Our objective was to determine whether Kentucky complied with Federal Medicaid requirements for invoicing manufacturers for rebates for physician-administered drugs dispensed to managed-care organization (MCO) enrollees.
How OIG Did This Audit
We reviewed claims for physician-administered drugs paid between January 1, 2019, and December 31, 2020.
We removed the physician-administered drug claims that were not eligible for rebate as part of the drug rebate program and worked with Kentucky to calculate the amounts of rebates that were associated with the remaining drugs and that were not invoiced.
What OIG Found
Kentucky did not always comply with Federal Medicaid requirements for invoicing manufacturers for rebates for physician-administered drugs dispensed to MCO enrollees. Kentucky did not invoice for, and collect from manufacturers, rebates totaling $21.6 million ($15.5 million Federal share) for physician-administered drugs dispensed to MCO enrollees. Of this amount, $15.6 million ($11.2 million Federal share) was for drugs that were required to be rebated. In addition, Kentucky did not invoice for rebates associated with $6.0 million ($4.3 million Federal share) in other multiple-source physician-administered drugs that were eligible for rebates.
Although the State agency's managed care contracts with its MCOs required the collection of drug utilization data necessary to invoice for rebates on all claims, Kentucky's internal controls did not always ensure that the data were used to invoice manufacturers and collect rebates for physician-administered drugs dispensed to enrollees of MCOs.
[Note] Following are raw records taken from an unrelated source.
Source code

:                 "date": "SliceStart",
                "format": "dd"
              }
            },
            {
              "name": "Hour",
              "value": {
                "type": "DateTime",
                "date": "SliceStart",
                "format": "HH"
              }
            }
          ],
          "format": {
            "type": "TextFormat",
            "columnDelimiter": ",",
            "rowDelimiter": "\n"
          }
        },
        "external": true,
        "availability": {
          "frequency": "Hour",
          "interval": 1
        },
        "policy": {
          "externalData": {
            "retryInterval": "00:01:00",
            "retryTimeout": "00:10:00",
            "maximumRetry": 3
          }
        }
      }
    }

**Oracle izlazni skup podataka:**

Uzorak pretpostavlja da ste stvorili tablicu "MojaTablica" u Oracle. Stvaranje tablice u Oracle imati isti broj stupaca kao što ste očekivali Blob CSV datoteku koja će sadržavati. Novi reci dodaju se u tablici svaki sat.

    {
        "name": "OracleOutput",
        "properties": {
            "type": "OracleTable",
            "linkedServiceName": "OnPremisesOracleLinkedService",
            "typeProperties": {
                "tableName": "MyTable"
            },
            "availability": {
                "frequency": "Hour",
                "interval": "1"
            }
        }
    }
What OIG Recommends and Kentucky Comments
We recommend that Kentucky: (1) invoice for and collect from manufacturers' rebates totaling $15,611,770 ($11,209,642 Federal share) for single-source and top-20 multiple-source physician-administered drugs and refund the Federal share of rebates collected; (2) work with CMS to determine whether the other claims for multiple-source physician administered drugs, totaling $5,967,128 ($4,281,678 Federal share), were eligible for rebates and, if so, determine the rebates due and, upon receipt of the rebates, refund the Federal share of the rebates collected; (3) strengthen internal controls to ensure that all eligible physician-administered drugs are invoiced for rebate; and (4) ensure that all physician-administered drugs eligible for rebates after our audit period are processed for rebates.
In written comments on our draft report, Kentucky concurred with our findings and recommendations and described actions that it had taken to address them.
Filed under: Centers for Medicare and Medicaid Services
This report may be subject to section 5274 of the National Defense Authorization Act Fiscal Year 2023, 117 Pub. L. 263.